**WORK ITEM**:
In the records below, find the line with "tree (region(0, 278, 42, 312))" and the line with "man in black". Print both exactly, along with every line between them, and no other line.

:::::

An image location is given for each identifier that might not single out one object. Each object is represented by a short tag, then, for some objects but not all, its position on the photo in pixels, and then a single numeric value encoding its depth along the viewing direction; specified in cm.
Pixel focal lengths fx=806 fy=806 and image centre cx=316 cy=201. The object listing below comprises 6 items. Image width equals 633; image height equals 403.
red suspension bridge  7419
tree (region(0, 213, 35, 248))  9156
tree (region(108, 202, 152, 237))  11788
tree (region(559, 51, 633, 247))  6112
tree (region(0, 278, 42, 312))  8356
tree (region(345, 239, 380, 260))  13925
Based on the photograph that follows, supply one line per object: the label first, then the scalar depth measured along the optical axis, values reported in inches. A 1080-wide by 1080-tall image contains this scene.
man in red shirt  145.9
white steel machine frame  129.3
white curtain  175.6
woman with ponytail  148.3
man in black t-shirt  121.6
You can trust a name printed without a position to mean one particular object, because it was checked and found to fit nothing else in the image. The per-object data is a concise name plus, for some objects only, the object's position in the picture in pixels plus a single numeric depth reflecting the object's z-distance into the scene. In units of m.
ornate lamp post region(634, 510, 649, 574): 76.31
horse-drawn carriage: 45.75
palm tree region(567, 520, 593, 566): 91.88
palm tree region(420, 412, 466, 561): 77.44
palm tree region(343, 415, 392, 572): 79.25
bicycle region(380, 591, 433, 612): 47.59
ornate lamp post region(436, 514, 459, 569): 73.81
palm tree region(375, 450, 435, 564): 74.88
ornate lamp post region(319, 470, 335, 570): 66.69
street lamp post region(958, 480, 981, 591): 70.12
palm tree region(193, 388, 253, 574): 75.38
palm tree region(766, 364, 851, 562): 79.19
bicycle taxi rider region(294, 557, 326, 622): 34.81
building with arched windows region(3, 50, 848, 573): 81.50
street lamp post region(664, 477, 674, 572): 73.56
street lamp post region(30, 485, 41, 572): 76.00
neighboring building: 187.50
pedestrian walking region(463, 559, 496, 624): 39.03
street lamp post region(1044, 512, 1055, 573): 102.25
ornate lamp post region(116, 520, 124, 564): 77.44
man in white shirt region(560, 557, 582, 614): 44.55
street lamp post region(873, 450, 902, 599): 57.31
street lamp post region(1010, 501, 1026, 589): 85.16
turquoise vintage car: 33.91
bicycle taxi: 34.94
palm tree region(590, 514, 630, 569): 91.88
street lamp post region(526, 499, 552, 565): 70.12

:::::

**EXERCISE SOLUTION**:
tree (region(0, 278, 42, 312))  8356
tree (region(345, 239, 380, 260))  13925
Based on the photograph that follows, supply one line per object: the label first, then the scalar depth measured along the optical axis, values reported in inches. A 1080-wide by 1080-tall image contains this scene.
man in red shirt  145.9
white steel machine frame  129.3
white curtain  175.6
woman with ponytail  148.3
man in black t-shirt  121.6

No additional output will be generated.